Like when the bartender at Maysville (17 W 26th St, NYC), across time and out of context, remembered me and a friend.  A year earlier, he worked at a different restaurant and we stopped in after shopping.  Cut to current day when we pulled ourselves up to the bar at Maysville and he remembered us, the shopping and our conversation. Impressive.  And he makes a great drink.

Maysville has more than a talented bartender who may well have the best memory in the city.  The food is excellent. Go and try the Crispy Grits with Country Ham.  Believe me, you’ll forgive its artery clogging properties as you bite into one of these treats.  And you’ll order them again.  The Brussels, a menu regular, are amazing (I confess, I push the pig’s ears aside) and so far everything I’ve tried rates a “yum”!

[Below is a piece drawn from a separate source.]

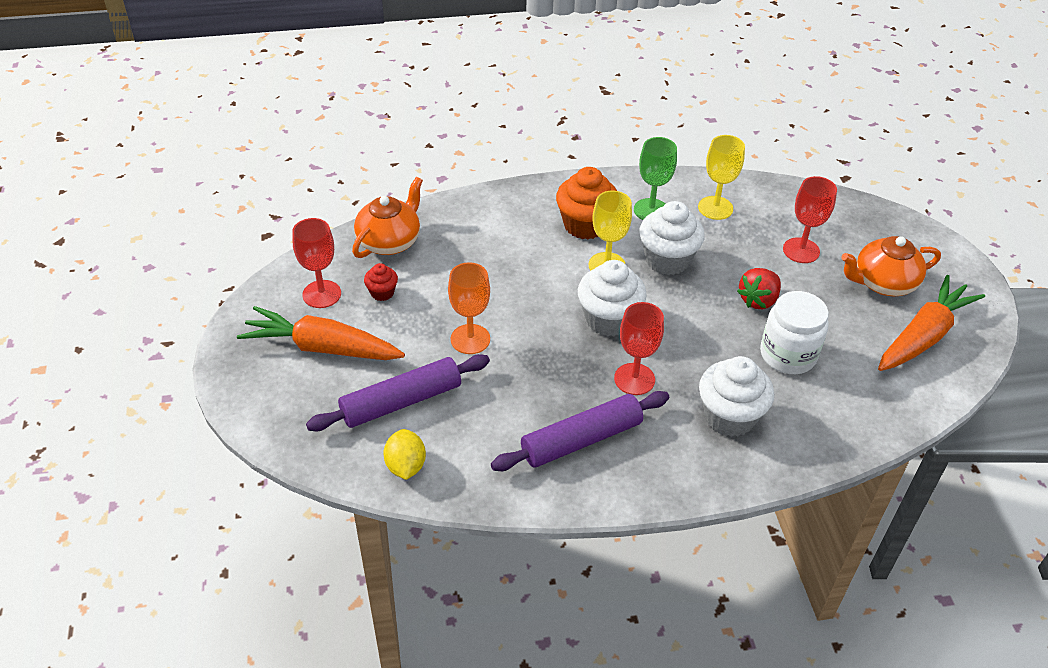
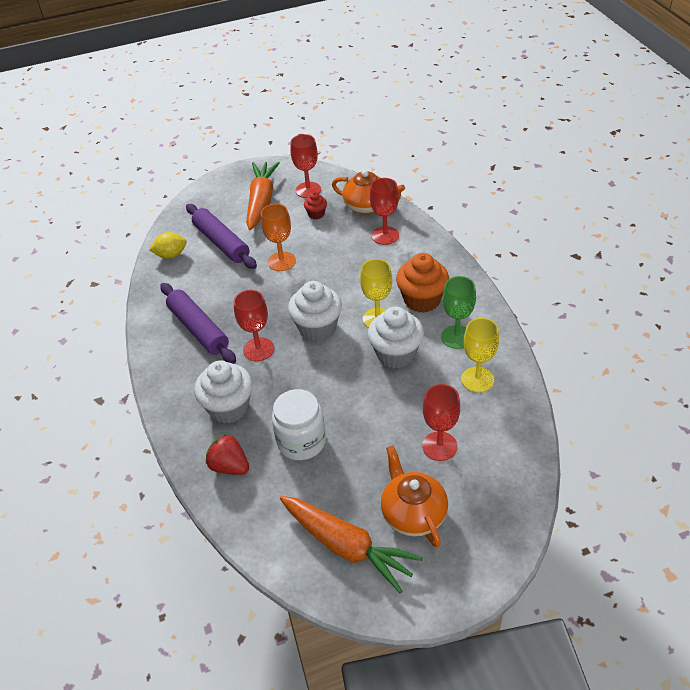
camera: 85 degrees right, 0 degrees up
red strawberry [737,268,781,309] -> red strawberry moved to [206,434,249,475]
none -> red goblet [370,178,399,245]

Maysville is a bourbon bar and the under lit bottles give the place a warm bourbon glow.  They take their drink making seriously.  My margarita was delicious.  They use Milagro Silver Tequila and fresh lime.  (I can’t believe I forgot to take a marg picture!)  The drinks are balanced and worth the indulgence especially if you line your stomach with Crispy Grits.

So check it out and when you go, say hi to Andy (I really hope I got his name right). He’s super nice, he will mix you a great drink and when he says hello to you on your second visit, you’ll know he actually remembers you.